● Work order
In the listing below, find the line holding "Be limited in size so that" and the line holding "Be fueled only by clean wood.". Write out those two lines and all lines between, exactly, and nothing more.

────

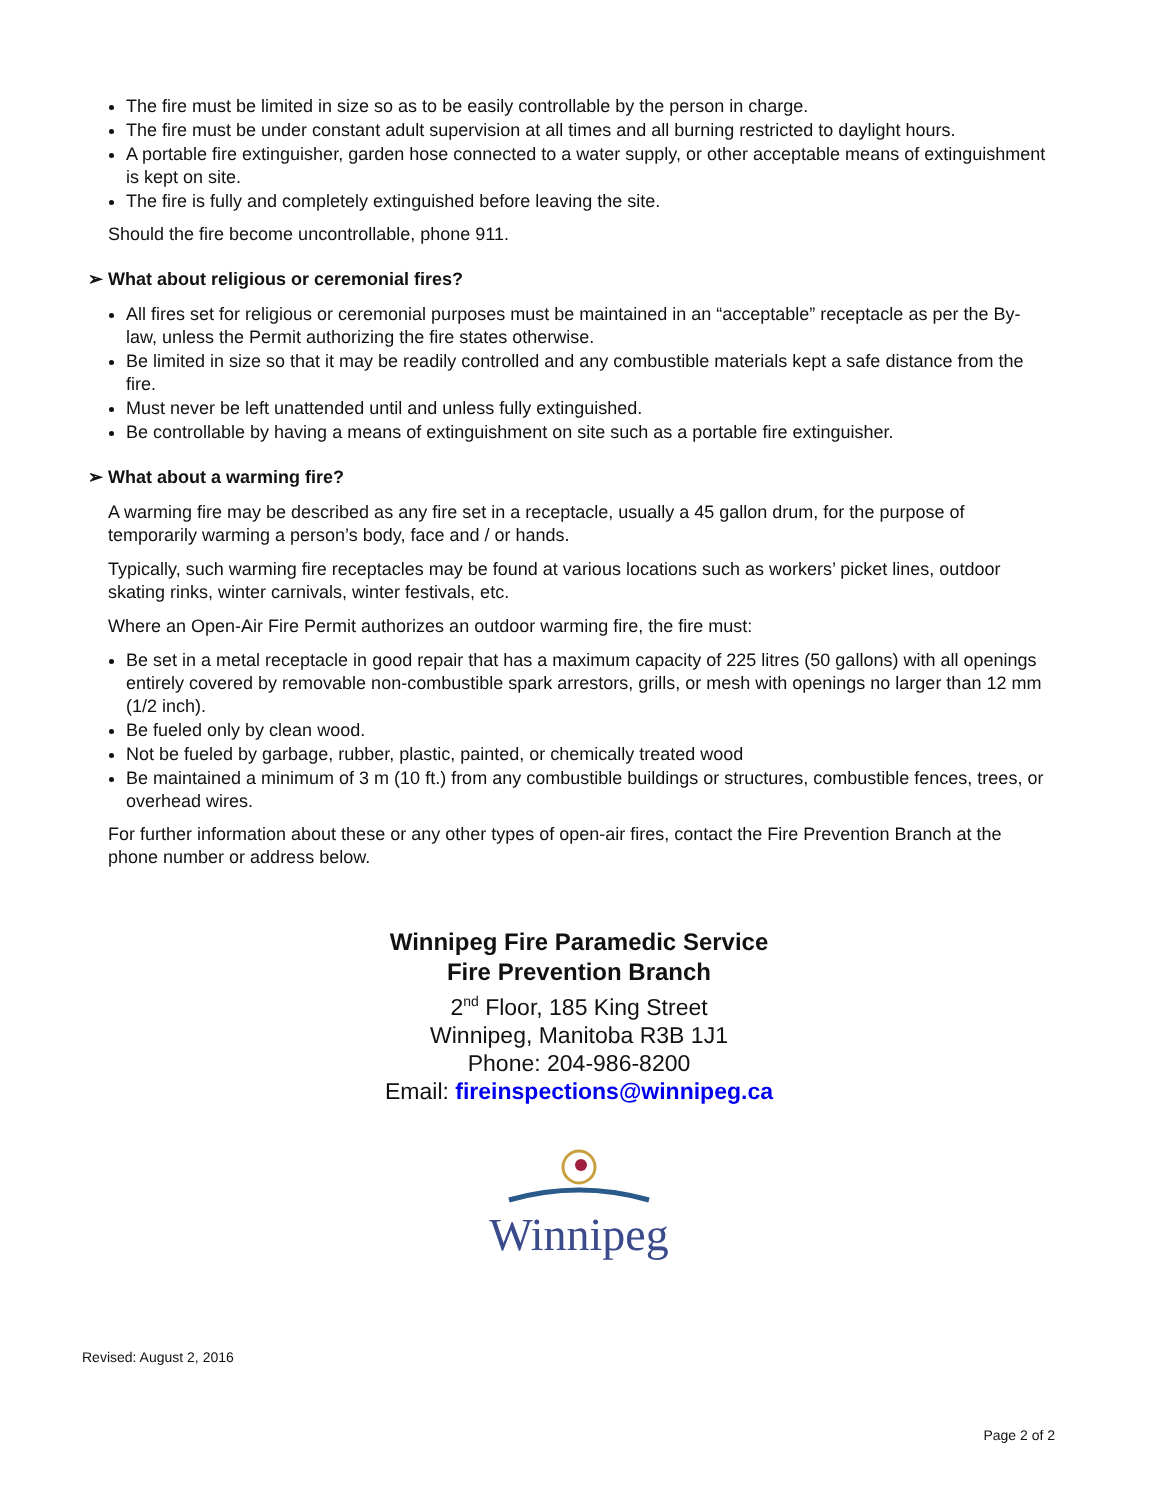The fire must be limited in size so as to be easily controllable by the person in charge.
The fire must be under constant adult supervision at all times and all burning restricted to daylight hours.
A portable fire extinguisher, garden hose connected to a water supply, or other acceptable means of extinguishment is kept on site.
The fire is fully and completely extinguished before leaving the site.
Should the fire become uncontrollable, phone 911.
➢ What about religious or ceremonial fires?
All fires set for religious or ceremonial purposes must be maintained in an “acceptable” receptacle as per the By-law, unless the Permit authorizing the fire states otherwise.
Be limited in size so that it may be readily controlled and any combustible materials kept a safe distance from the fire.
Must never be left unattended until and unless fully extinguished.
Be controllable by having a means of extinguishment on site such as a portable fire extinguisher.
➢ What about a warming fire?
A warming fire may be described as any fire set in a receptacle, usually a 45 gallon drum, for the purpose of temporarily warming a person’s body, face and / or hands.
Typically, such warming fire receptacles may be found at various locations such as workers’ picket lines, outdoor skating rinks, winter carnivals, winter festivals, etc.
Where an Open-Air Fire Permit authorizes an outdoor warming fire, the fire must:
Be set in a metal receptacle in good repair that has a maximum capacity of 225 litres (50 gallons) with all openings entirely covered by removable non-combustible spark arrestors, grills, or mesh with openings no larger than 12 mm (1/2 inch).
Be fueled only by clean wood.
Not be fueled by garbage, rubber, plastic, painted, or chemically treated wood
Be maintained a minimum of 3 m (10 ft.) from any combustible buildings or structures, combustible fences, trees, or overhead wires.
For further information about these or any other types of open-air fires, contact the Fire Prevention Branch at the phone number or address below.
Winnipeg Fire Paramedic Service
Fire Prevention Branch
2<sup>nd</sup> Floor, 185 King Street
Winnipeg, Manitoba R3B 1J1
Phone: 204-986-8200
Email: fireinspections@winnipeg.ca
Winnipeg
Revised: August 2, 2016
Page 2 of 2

────

● Solution to this exercise
Be limited in size so that it may be readily controlled and any combustible materials kept a safe distance from the fire.
Must never be left unattended until and unless fully extinguished.
Be controllable by having a means of extinguishment on site such as a portable fire extinguisher.
➢ What about a warming fire?
A warming fire may be described as any fire set in a receptacle, usually a 45 gallon drum, for the purpose of temporarily warming a person’s body, face and / or hands.
Typically, such warming fire receptacles may be found at various locations such as workers’ picket lines, outdoor skating rinks, winter carnivals, winter festivals, etc.
Where an Open-Air Fire Permit authorizes an outdoor warming fire, the fire must:
Be set in a metal receptacle in good repair that has a maximum capacity of 225 litres (50 gallons) with all openings entirely covered by removable non-combustible spark arrestors, grills, or mesh with openings no larger than 12 mm (1/2 inch).
Be fueled only by clean wood.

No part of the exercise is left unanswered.